The commission said several pipeline disruptions have occurred since then. On Oct. 1, the day after the ISO’s reliability agreement expired, there was a rupture on SoCalGas Line 235-2, which is still not in service. Line 4000 also went under maintenance and is now operating at significantly reduced capacity. A right of way through the land of the Morongo Band of Mission Indians also expired, reducing the capacity of Line 2000. (See SoCalGas Pipeline Losses Spur Curtailment Warnings.)
“All of these outages have placed additional stress on the system, making storage injection even more urgent than it was in spring 2017,” the commission said.
In July, the CAISO Board of Governors approved a package of market rule changes specifically developed to deal with the reduced output of Aliso Canyon. The rules allow the grid operator to constrain the operations of gas-fired plants across the state and the Western Energy Imbalance Market in the face of tight gas supplies. (See CAISO Board Approves Aliso Canyon Rules Package.)

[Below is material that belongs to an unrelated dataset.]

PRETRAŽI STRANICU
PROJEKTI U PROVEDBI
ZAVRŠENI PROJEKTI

SoCalGas wrote to the CPUC on March 2 asking for the permission to immediately begin using Aliso Canyon to manage gas inventory and preserve withdrawal capability at other storage fields. The company was predicting colder weather and said that storage at other fields was critically low. “Noncore” gas customers such as gas plants saw curtailments, and lower storage levels made it more difficult to withdraw gas.

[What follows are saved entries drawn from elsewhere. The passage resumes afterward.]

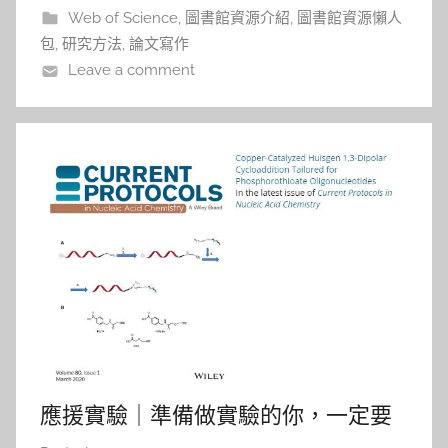
助你
Web of Science
,
圖書館資源介紹
,
圖書館資源懶人
包
,
研究方法
,
論文寫作
Leave a comment
應援實驗｜準備做實驗的你，一定要
知道Current Protocols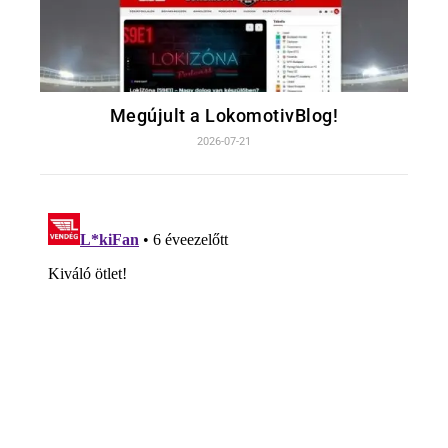
Megújult a LokomotivBlog!
2026-07-21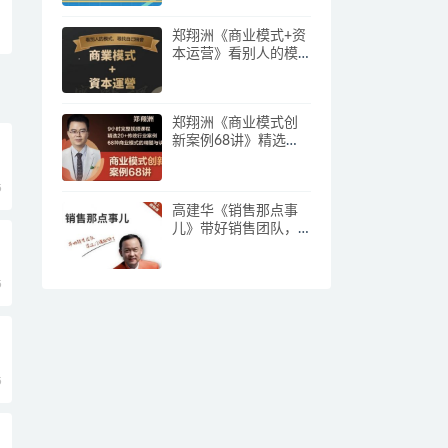
郑翔洲《商业模式+资
本运营》看别人的模
式寻找自己机会
郑翔洲《商业模式创
新案例68讲》精选
20+传统行业案例，68
种商业模式的精髓与
5
诀窍
高建华《销售那点事
儿》带好销售团队，
学习这门课就够了
5
5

The commission authorized withdrawals on March 3, provided that SoCalGas coordinate with CAISO and the Los Angeles Department of Water and Power to reduce overall gas demand, and the withdrawals were only authorized through March 13. SoCalGas was to increase inventories at all facilities once demand hit normal levels. The commission directed SoCalGas to file the injection plan with the goal of rapidly achieving more storage capability at fields other than Aliso Canyon and to establish minimum month-end storage targets for the rest of 2018.
Still a Key Asset
The CPUC said that because of pipeline outages, capacity reductions and other limitations, SoCalGas’ technical assessment showed that under a worst-case scenario, there is not enough capacity for this summer to meet both customer demand and to inject additional gas into storage at the rates necessary to meet the winter season storage withdrawal rates as directed by the CPUC, even with the use of Aliso Canyon. Without the facility, the SoCalGas system would not be able to meet summer peak day demand, the commission said.
Under the plan approved by the commission Thursday, SoCalGas cannot guarantee gas storage inventory targets can be reached, even with Aliso Canyon available. The company requested that the allowable inventory at Aliso Canyon be increased to 30 Bcf from the current 24.6-Bcf limit. The commission said that request required additional examination and technical assessment.

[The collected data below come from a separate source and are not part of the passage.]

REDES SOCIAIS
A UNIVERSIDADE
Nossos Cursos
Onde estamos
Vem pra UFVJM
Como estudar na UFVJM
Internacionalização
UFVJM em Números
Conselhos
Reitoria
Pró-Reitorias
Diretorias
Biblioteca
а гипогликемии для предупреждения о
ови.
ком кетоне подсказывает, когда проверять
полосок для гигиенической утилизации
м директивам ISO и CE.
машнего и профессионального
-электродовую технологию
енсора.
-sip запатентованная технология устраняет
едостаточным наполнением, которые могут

SoCalGas estimates that it will reach the current allowable inventory next month and said not having additional injection capacity available will reduce the amount of gas available to the system on any given day.
In assessing Aliso Canyon, the CPUC is faced with the challenge of maintaining reliability while dealing with public opposition to a facility that has become a symbol of the hazards of dependence on natural gas. As unpopular as it is, the facility at present appears to be indispensable for keeping the lights on in Southern California.